Been reading a few months though shy to posting, my other half introduced himself a while back & already feels at home here. We've recently purchased our "new to us" sailboat and are looking forward to enjoying the cruising lifestyle in the future after we get everything set up the way we like it, so I'll probably be spending a fair amount of time in the Live Aboard & HerSailnet areas reading up on as much as I can 

Just wanted to land my first post and say that I've been really impressed by the number of posters here (especially the females), you've shared a vast amount of knowledge with us that we truly appreciate & we hope to be able to share the wealth in the future!

Happy Sails!


----------



## CharlieCobra (May 23, 2006)

Welcome aboard...


----------



## sailingdog (Mar 19, 2006)

Welcome aboard. Do you have any photos of your boat yet? I'd also recommend you read the POST in my signature as it will help you get more out of your time on Sailnet.


----------



## deniseO30 (Nov 27, 2006)

Welcome! Don't forget to read and contribute to her sailnet! We don't all sail braless it's just a rumor round here, giggle


----------



## smackdaddy (Aug 13, 2008)

I do, in fact, sail braless. And I'm proud of it.

Welcome to SN derby. And whatever you do, don't read the post in Dog's sig. Your eyes will roll back in your head.

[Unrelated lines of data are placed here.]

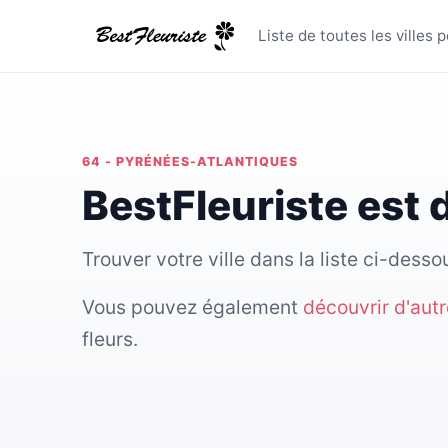
Toutes les
Liste de toutes les villes
64 - PYRÉNÉES-ATLANTIQUES
BestFleuriste est
Trouver votre ville dans la liste ci-des
Vous pouvez également
découvrir d'aut
fleurs.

Just repeat after me..."rules schmules".


----------



## Faster (Sep 13, 2005)

Welcome, Derbygal!


----------



## gripandrip27 (May 1, 2010)

I am new here as well.You ladies are crackin' me up with the braless sailing jokes.


----------



## multiboat (Dec 11, 2012)

New here too. Wife & I love the water, have boated since married (30 yrs now) and would love to sail into retirement. Just shifted from 20'Bayliner to a 20' Pontoon, for the sake of the # of kids, their significant others & the grandkid. Doubt if retirement (in 7 years will shift our residence south, but would like to sail Great Lakes and down to the Gulf.


----------